§ Aim of the exercise
Exact transcription with no images: write out all of the entries below.

§ Available data
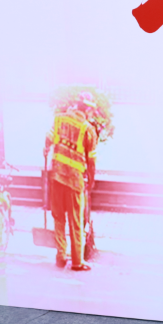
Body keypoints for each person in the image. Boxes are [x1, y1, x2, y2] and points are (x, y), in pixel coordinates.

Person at [42, 93, 99, 272]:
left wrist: (46, 151)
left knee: (58, 218)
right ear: (87, 109)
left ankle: (60, 256)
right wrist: (91, 180)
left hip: (57, 177)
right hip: (74, 181)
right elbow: (91, 161)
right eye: (92, 111)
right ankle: (76, 262)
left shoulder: (59, 120)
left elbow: (48, 139)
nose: (92, 114)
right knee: (76, 221)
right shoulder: (88, 130)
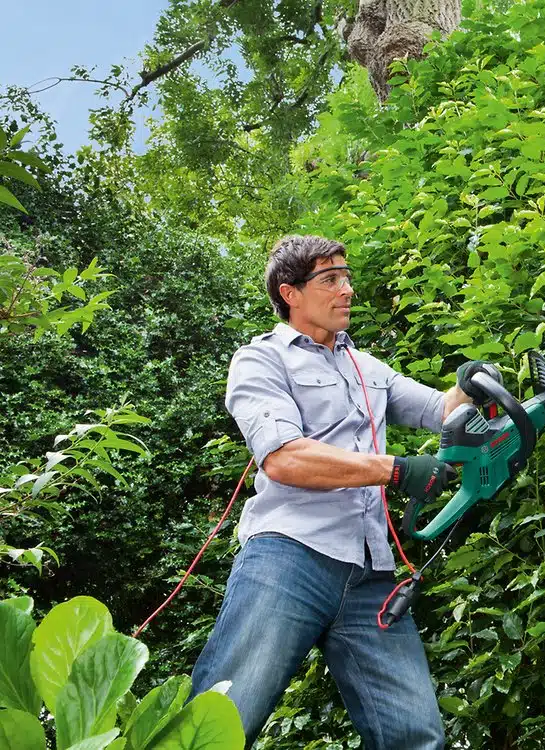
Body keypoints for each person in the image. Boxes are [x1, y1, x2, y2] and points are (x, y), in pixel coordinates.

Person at [191, 234, 479, 748]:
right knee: (222, 723)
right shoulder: (261, 361)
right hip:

§ Written response
Body keypoints for each person in the image. Boxes are [x1, y1, x2, y2] and points are (x, y), in pixel coordinates.

Person at [42, 93, 99, 272]:
left wrist: (46, 151)
left knee: (58, 218)
right ear: (87, 109)
left ankle: (60, 256)
right wrist: (91, 180)
left hip: (57, 177)
right hip: (74, 181)
right elbow: (91, 161)
right eye: (92, 111)
right ankle: (76, 262)
left shoulder: (59, 120)
left elbow: (48, 139)
nose: (92, 114)
right knee: (76, 221)
right shoulder: (88, 130)
Body keypoints for each person in the image. Boxes are [x1, y1, x2, y2] and points are (x, y), in pixel coordinates.

Person at [191, 234, 479, 748]:
right knee: (222, 723)
right shoulder: (261, 361)
right hip:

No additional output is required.